*What to do*.
Convert every line of text in the listing below into one numbered list, with a single numbered item per line and the numbering continuing across the whole listing. Leave out blank lines and the pictures.
(Data shown)
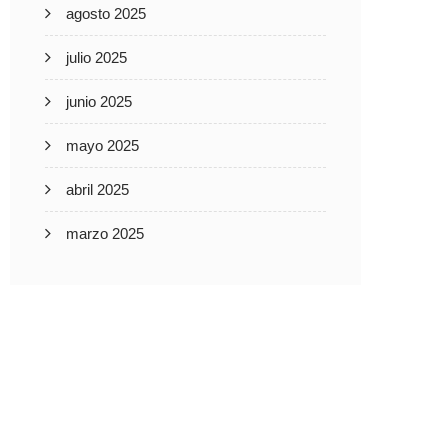
agosto 2025
julio 2025
junio 2025
mayo 2025
abril 2025
marzo 2025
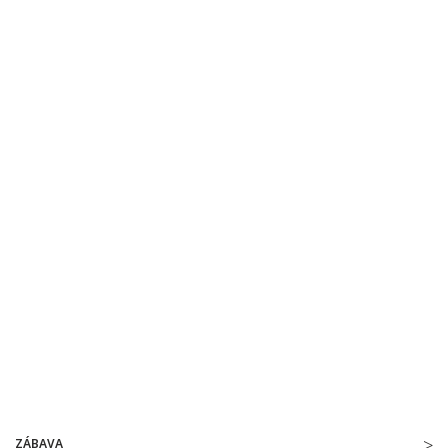
ZÁBAVA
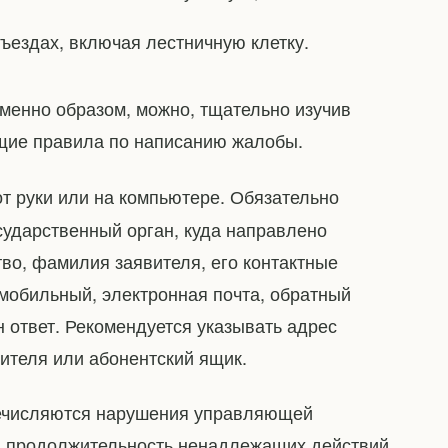
ъездах, включая лестничную клетку.
именно образом, можно, тщательно изучив
бщие правила по написанию жалобы.
т руки или на компьютере. Обязательно
осударственный орган, куда направлено
во, фамилия заявителя, его контактные
мобильный, электронная почта, обратный
 ответ. Рекомендуется указывать адрес
ителя или абонентский ящик.
речисляются нарушения управляющей
и продолжительность ненадлежащих действий,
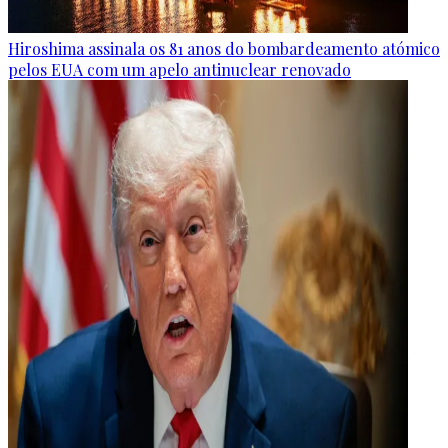
Hiroshima assinala os 81 anos do bombardeamento atómico
pelos EUA com um apelo antinuclear renovado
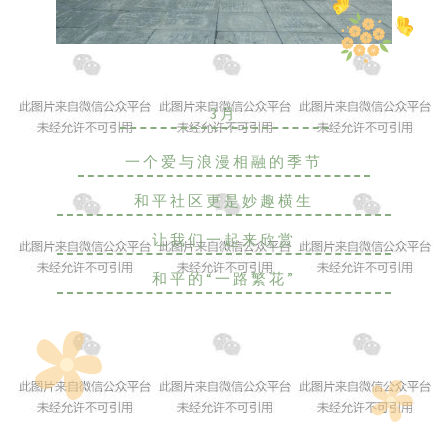
3月
一个爱与浪漫相融的季节
和平社区更是妙趣横生
让我们一起来欣赏
和平的“一路繁花”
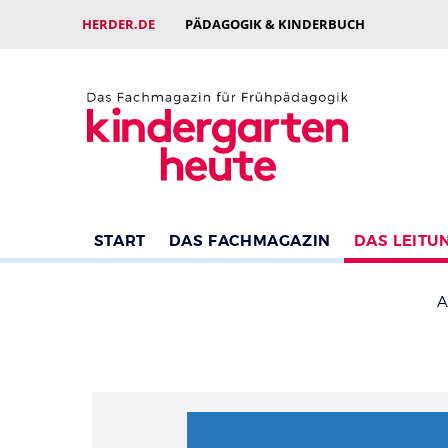
HERDER.DE
PÄDAGOGIK & KINDERBUCH
START
DAS FACHMAGAZIN
DAS LEITU
A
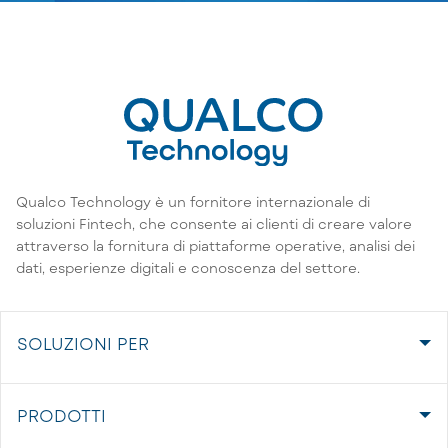
Qualco Technology è un fornitore internazionale di
soluzioni Fintech, che consente ai clienti di creare valore
attraverso la fornitura di piattaforme operative, analisi dei
dati, esperienze digitali e conoscenza del settore.
SOLUZIONI PER
PRODOTTI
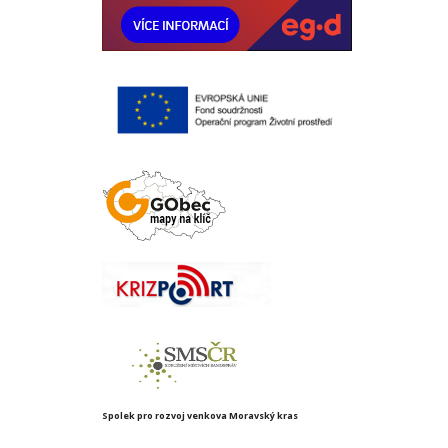
Spolek pro rozvoj venkova Moravský kras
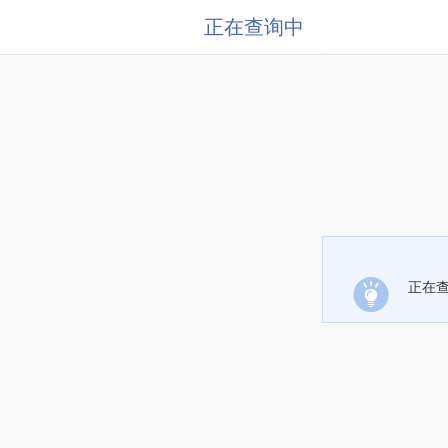
正在查询中
正在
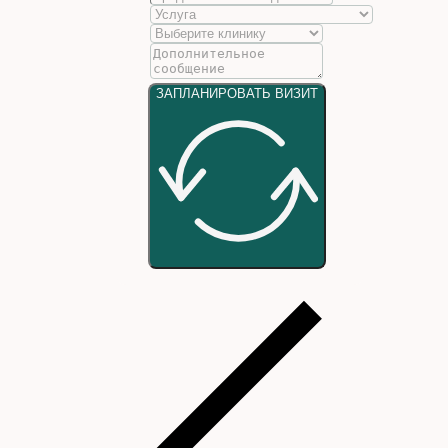
ЗАПЛАНИРОВАТЬ ВИЗИТ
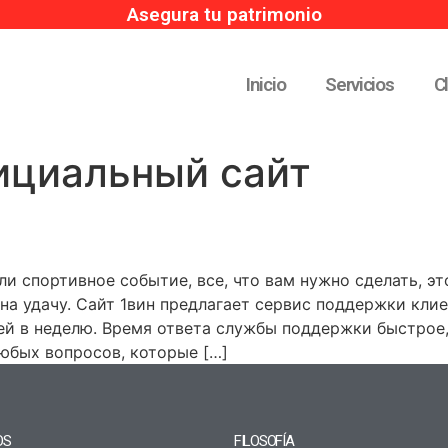
Asegura tu patrimonio
Inicio
Servicios
C
ициальный сайт
ли спортивное событие, все, что вам нужно сделать, э
на удачу. Сайт 1вин предлагает сервис поддержки клие
ей в неделю. Время ответа службы поддержки быстрое,
юбых вопросов, которые […]
OS
FILOSOFÍA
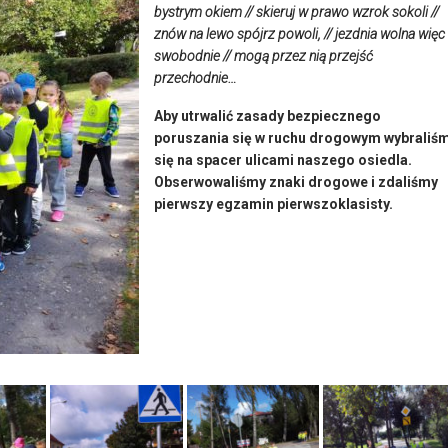
bystrym okiem // skieruj w prawo wzrok sokoli //
znów na lewo spójrz powoli, // jezdnia wolna więc
swobodnie // mogą przez nią przejść
przechodnie…
Aby utrwalić zasady bezpiecznego
poruszania się w ruchu drogowym wybraliś
się na spacer ulicami naszego osiedla.
Obserwowaliśmy znaki drogowe i zdaliśmy
pierwszy egzamin pierwszoklasisty.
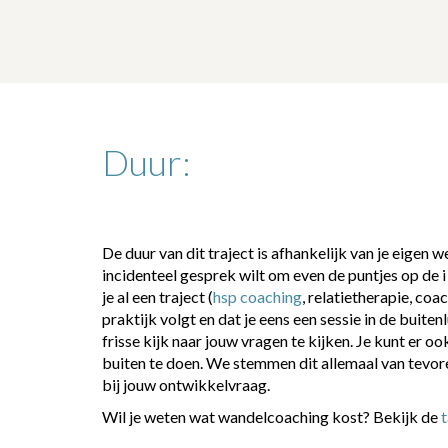
Duur:
De duur van dit traject is afhankelijk van je eigen w
incidenteel gesprek wilt om even de puntjes op de i 
je al een traject (
hsp coaching
, relatietherapie, coa
praktijk volgt en dat je eens een sessie in de buite
frisse kijk naar jouw vragen te kijken. Je kunt er o
buiten te doen. We stemmen dit allemaal van tevor
bij jouw ontwikkelvraag.
Wil je weten wat wandelcoaching kost? Bekijk de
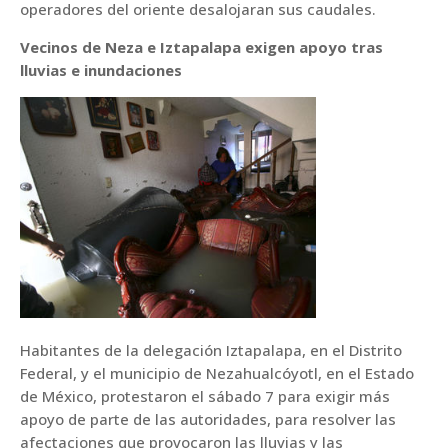
operadores del oriente desalojaran sus caudales.
Vecinos de Neza e Iztapalapa exigen apoyo tras
lluvias e inundaciones
Habitantes de la delegación Iztapalapa, en el Distrito
Federal, y el municipio de Nezahualcóyotl, en el Estado
de México, protestaron el sábado 7 para exigir más
apoyo de parte de las autoridades, para resolver las
afectaciones que provocaron las lluvias y las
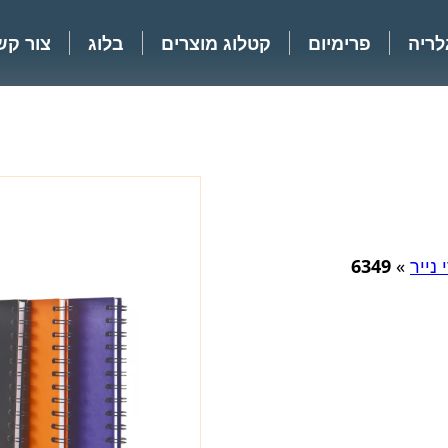
לריה
פרימיום
קטלוג מוצרים
בלוג
צור קש
נייר
»
6349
(End Data shown)
*Written answer*.
1. agosto 2025
2. julio 2025
3. junio 2025
4. mayo 2025
5. abril 2025
6. marzo 2025
7. ZÁBAVA
8. ъездах, включая лестничную клетку.
9. именно образом, можно, тщательно изучив
10. бщие правила по написанию жалобы.
11. т руки или на компьютере. Обязательно
12. осударственный орган, куда направлено
13. во, фамилия заявителя, его контактные
14. мобильный, электронная почта, обратный
15.  ответ. Рекомендуется указывать адрес
16. ителя или абонентский ящик.
17. речисляются нарушения управляющей
18. и продолжительность ненадлежащих действий,
19. Hiroshima assinala os 81 anos do bombardeamento atómico
20. pelos EUA com um apelo antinuclear renovado
21. 3月
22. 一个爱与浪漫相融的季节
23. 和平社区更是妙趣横生
24. 让我们一起来欣赏
25. 和平的“一路繁花”
26. HERDER.DE
27. PÄDAGOGIK & KINDERBUCH
28. START
29. DAS FACHMAGAZIN
30. DAS LEITU
31. A
32. Qualco Technology è un fornitore internazionale di
33. soluzioni Fintech, che consente ai clienti di creare valore
34. attraverso la fornitura di piattaforme operative, analisi dei
35. dati, esperienze digitali e conoscenza del settore.
36. SOLUZIONI PER
37. PRODOTTI
38. Spolek pro rozvoj venkova Moravský kras
39. 正在查询中
40. 正在
41. ЗАПЛАНИРОВАТЬ ВИЗИТ
42. Asegura tu patrimonio
43. Inicio
44. Servicios
45. C
46. ициальный сайт
47. ли спортивное событие, все, что вам нужно сделать, э
48. на удачу. Сайт 1вин предлагает сервис поддержки клие
49. ей в неделю. Время ответа службы поддержки быстрое,
50. юбых вопросов, которые […]
51. OS
52. FILOSOFÍA
53. bystrym okiem // skieruj w prawo wzrok sokoli //
54. znów na lewo spójrz powoli, // jezdnia wolna więc
55. swobodnie // mogą przez nią przejść
56. przechodnie…
57. Aby utrwalić zasady bezpiecznego
58. poruszania się w ruchu drogowym wybraliś
59. się na spacer ulicami naszego osiedla.
60. Obserwowaliśmy znaki drogowe i zdaliśmy
61. pierwszy egzamin pierwszoklasisty.
62. Duur:
63. De duur van dit traject is afhankelijk van je eigen w
64. incidenteel gesprek wilt om even de puntjes op de i 
65. je al een traject (
66. hsp coaching
67. , relatietherapie, coa
68. praktijk volgt en dat je eens een sessie in de buite
69. frisse kijk naar jouw vragen te kijken. Je kunt er o
70. buiten te doen. We stemmen dit allemaal van tevor
71. bij jouw ontwikkelvraag.
72. Wil je weten wat wandelcoaching kost? Bekijk de
73. operadores del oriente desalojaran sus caudales.
74. Vecinos de Neza e Iztapalapa exigen apoyo tras
75. lluvias e inundaciones
76. Habitantes de la delegación Iztapalapa, en el Distrito
77. Federal, y el municipio de Nezahualcóyotl, en el Estado
78. de México, protestaron el sábado 7 para exigir más
79. apoyo de parte de las autoridades, para resolver las
80. afectaciones que provocaron las lluvias y las
81. לריה
82. פרימיום
83. קטלוג מוצרים
84. בלוג
85. צור קש
86. נייר
87. »
88. 6349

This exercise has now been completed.